Male Expression of Love
Men and women are equal but different. They are vastly different, in particular, with the expression of genuine emotions. If women naturally and openly show or express love, most men are uncomfortable with it. It is, however, not true that men do not have feelings or do not fall in love as comfortably as women do. Some men often refuse to acknowledge that they have fallen in (or out of) love, taking it as a sign of defeat or weakness, but most men, who fall short in the expression, simply do not have the training or orientation for it (Haggerty 1999), And if women perceive love as their very lives, men view it as only a part of theirs.
Men must keep their heads on their work or business on a daily basis, not just to survive but to move on or achieve some pursuits, which must take priority over their emotions. Moreover, few men are brought up in the easy and pleasant expression of affection or love in a constructive way (Haggerty). In most societies, big boys do not cry or express love or sadness. The measure of manhood was the capacity to withhold or suppress feelings. That was how their father, grandfather and other male elders told them a real man should be. Softness was considered effeminate and laughed at. Hardness or even heartlessness was the virtue to cultivate if a boy must be a man. The truth is that men do feel and do love just as much as women, but lack the latter's prowess in admitting and expressing it. Rather than celebrate their immunity to experiencing but denying genuine love, men feel great frustration towards their inability to acknowledge and let the feeling of love go freely.

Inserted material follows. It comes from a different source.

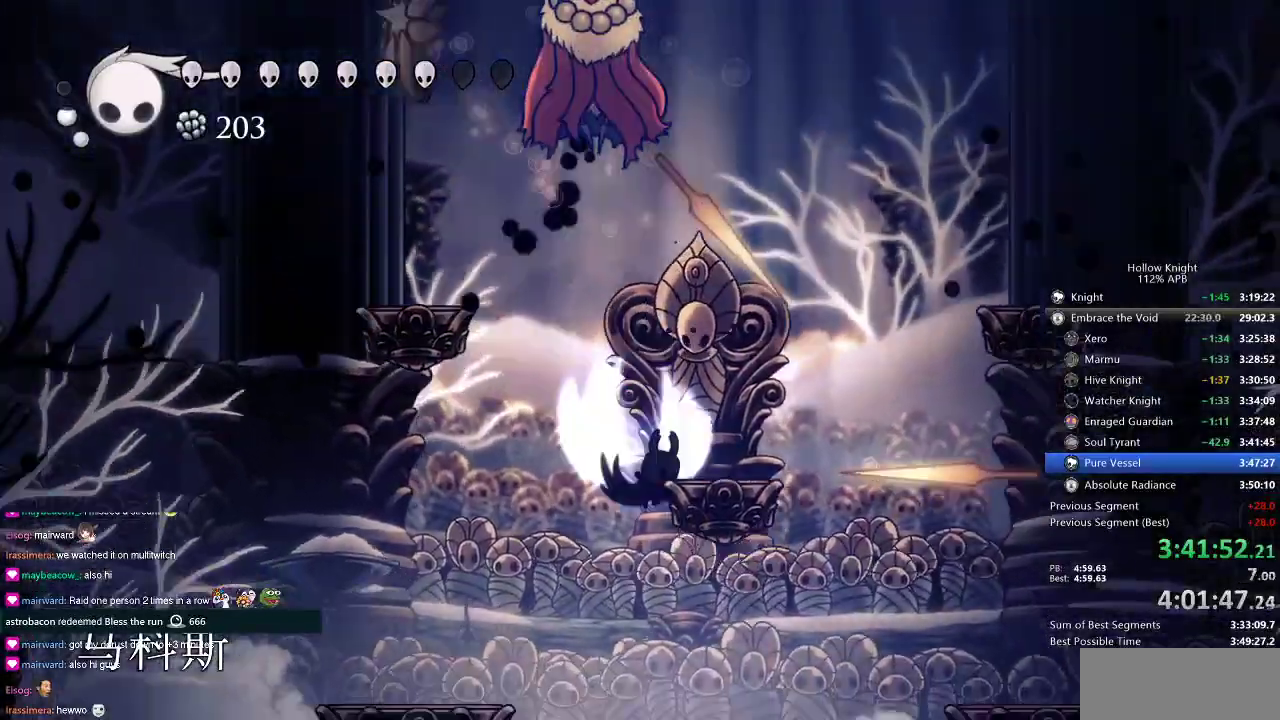
{"keys": [], "events": [[83, "left", "down"], [183, "left", "up"], [250, "right", "down"], [350, "jump", "up"], [483, "right", "up"], [483, "up", "up"]]}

The lack of skills or inclination to acknowledge, experience and express genuine love is a greater strangeness in disadvantaged cultures, such as the Black community, and in very unfortunate circumstances, such as imprisonment.
Nathan McCall describes his own experiences of how his community observed the double standard of morality and how he took part in it as a fourteen-year-old (McCall 1995). Boys his age got berated by older, more sexually knowledgeable boys and younger Black men if they were occupied in lesser matters than having sex with girls. These street instructors relayed their real and imagined exploits and other adventures for younger "dudes" to imitate. These model figures stressed that capable and distinguished boys always managed to have sex with a particular girl. But they specifically cautioned the newcomers about falling in love or developing genuine or deep feelings for a girl. She was just for the winning at the moment, an object of instant pleasure, and every girl was a potential catch, as long as she was not an immediate female family member.

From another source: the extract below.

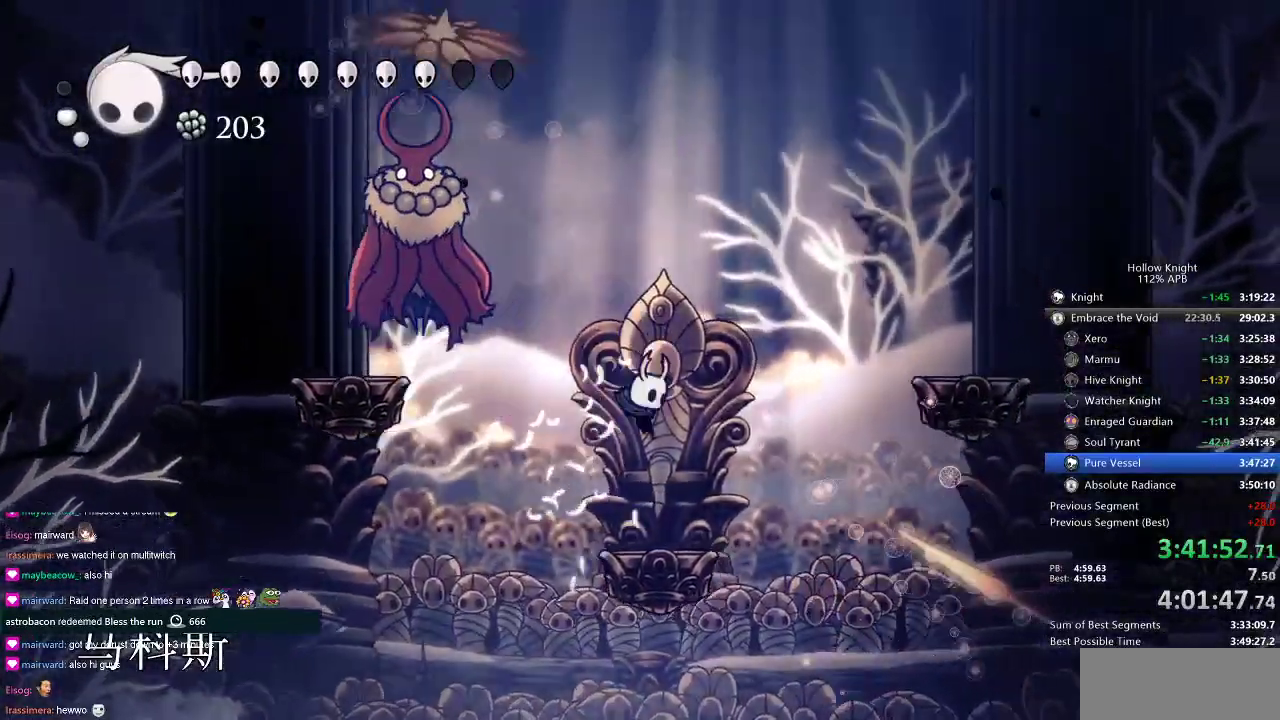
{"keys": ["left"], "events": [[150, "left", "down"], [317, "dash", "down"], [417, "dash", "up"]]}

As an adolescent, McCall got exposed to this lack of respect and meanness that growing Black boys subjected young Black girls, whom he considered the most vulnerable sector of the human species. He was a constant spectator to, although later an active participant in, the popular game called "trains" wherein Black boys and young men would line up to have sex with a single Black girl. He was always cut between the forces of peer acceptance and a sense of guilt that it was not the right thing to do to another human being, even a Black girl who wound not squeal. As early as 14, something in him rebelled against the practice, although he could not verbalize it. He did not have the resources to even confront it, and much less to stand for it.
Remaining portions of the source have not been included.